Peranan bahan organik jika dilihat dari pengaruhnya terhadapat kondisi fisik tanah yaitu untuk membantu memperbaiki struktur tanah agar menjadi gembur, dimana dengan sifat dari bahan organik sendiri yang gembur maka dapat meningkatkan kegiatan jasad mikro dalam tanah. selanjutnya jika dilihat dari kondisi kimia tanah, bahan organik berfungsi sebagai gudang penyimpan hara, selain itu bahan organik juga mudah melepaskan hara tersebut untuk dipakai oleh tanaman. Fosfat yang semula terfiksasi Ca, Fe dan Al dan tidak dapat diserap tanaman akan menjadi tersedia bila unsur-unsur Ca dan Fe tersebut dapat diikat bahan organik menjadi organik kompleks.

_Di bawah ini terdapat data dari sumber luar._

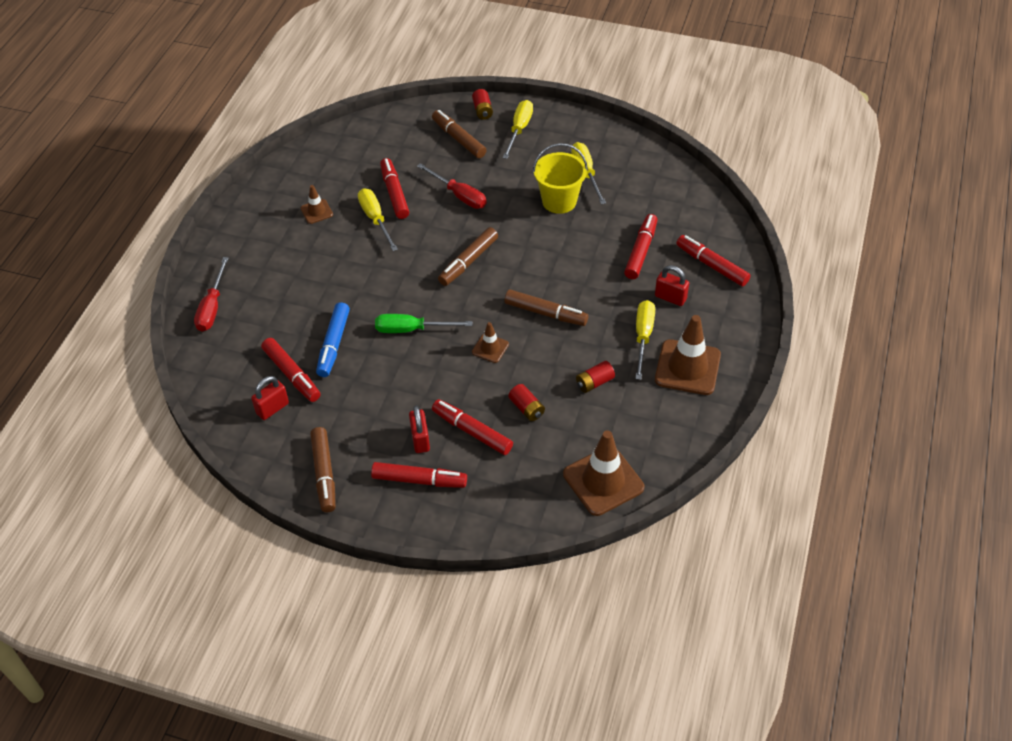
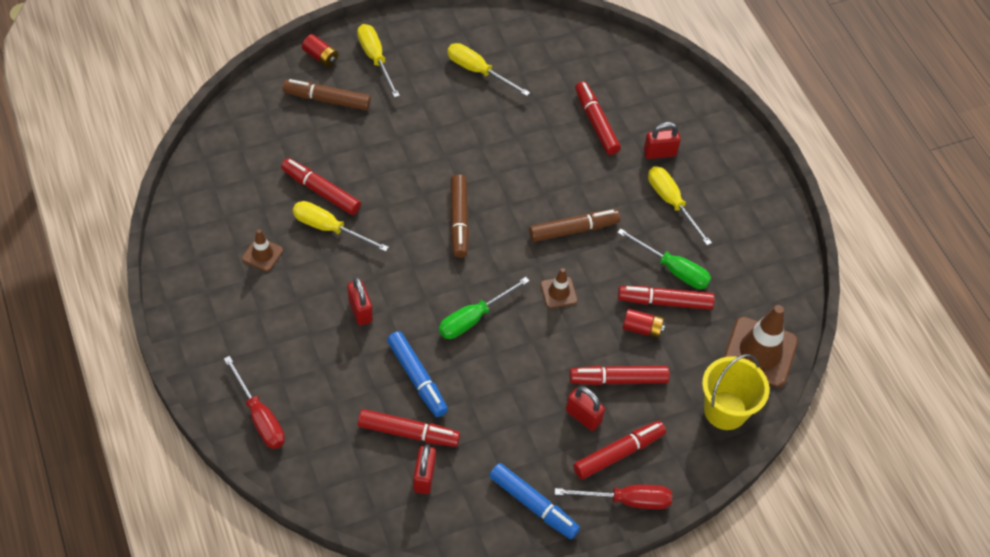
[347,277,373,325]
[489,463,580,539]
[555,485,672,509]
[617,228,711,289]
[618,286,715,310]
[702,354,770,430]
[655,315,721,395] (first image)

Proses ini adalah proses kimia sehingga kelarutan Al dan Fe dalam tanah yang semula tinggi dan bersifat racun dapat dikurangi. Tidak semua Al dan Fe tersebut dapat terikat tetapi hanya beberapa bentuk dalam senyawa tertentu.
Sedangkan jika dilihat dari biologi tanah, bahan organik tanah merupakan sumber utama energi untuk menjadi bahan makanan bagi aktivitas jasad mikro tanah. Penambahan bahan organik dengan C/N rasio tinggi mendorong pembiakan jasad renik dan mengikat beberapa unsur hara tanaman. Setelah C/N rasio turun, sebagaian jasad mikro mati dan melepaskan kembali unsur hara ke tanah. Makin banyak bahan organik, makin banyak populasi jasad mikro dalam tanah. Untuk peranan bahan organik sendiri bagi pertanaman kopi yaitu untuk melakukan pengolahan tanah dalam skala kecil dan dianggap sebagai upaya minimumtillage. Penambahan bahan organik sendiri pada lubang tanam kopi untuk membuat area lubang tanam tersebut menjadi gembur sehingga perakaran tanaman kopi akan mudah untuk berkembang.
Perkembangan kopi di Indonesia saat ini mengalami penurunan, dari literature yang saya dapatkan dijelaskan bahwa sejak tahun 1984 ekspor kopi Indonesia di pasar kopi internasional menduduki posisi ketiga setelah brazil dan kolombia. Bahkan untuk kopi jenis Robusta sendiri menduduki peringkat pertama di dunia. Sebagian besar ekspor kopi Indonesia adalah jenis kopi robusta yang sebesar 94%. Sedangkan sisanya merupakan jenis kopi Arabika. Namun sejak tahun 1997 posisi kopi Indonesia tergeser oleh Vietnam. Pada tahun 2009 volume ekspor kopi robusta Indonesia meningkat menjadi 434.430 ton dari tahun sebelumnya yang pada tahun 2008 hanya sebesar 348.187 ton. Kemudian pada tahun 2011 volume ekspor kopi robusta Indonesia menurun menjadi 265.368 ton. Nilai ekspor kopi Indonesia berfluktuatif. Fluktuasi nilai ekspor lebih dipengaruhi oleh perubahan harga kopi dibandingkan dengan perubahan volume ekspor (Aeki dalam Chandra, 2013).
Selain itu ada juga sebuah literature yang menjelaskan tentang perkembangan kopi Indonesia. Literatur ini menjelaskan bahwasanya kopi Indonesia berada di posisi keempat terbesar di dunia. Saat ini produksi kopi di Indonesia sendiri telah mencapai 600 ribu ton pertahun dan lebih dari 80% berasal dari perkebunan rakyat. Literature ini juga menjelaskan bahwa kopi merupakan salah satu aset produk Indonesia yang terkenal di dunia dan sekarang ini banyak di produksi atau di budidayakan secara organik dengan istilah kopi organik. Namun literature ini juga menhelaskan bahwa pengelolaan tanaman kopi organik belum dilakukan secara intensif. Hal ini dapat dilihat dari pengelolannya yang tidak menggunakan pupuk organik secara keseluruhan (Winarni, 2013). 



 

 



1 komentar:

  1. sebaiknya dilengkapi dengan daftar pustaka, agar tidak membingungkan orang ketika menjadikan makalah ini sebagai referensi.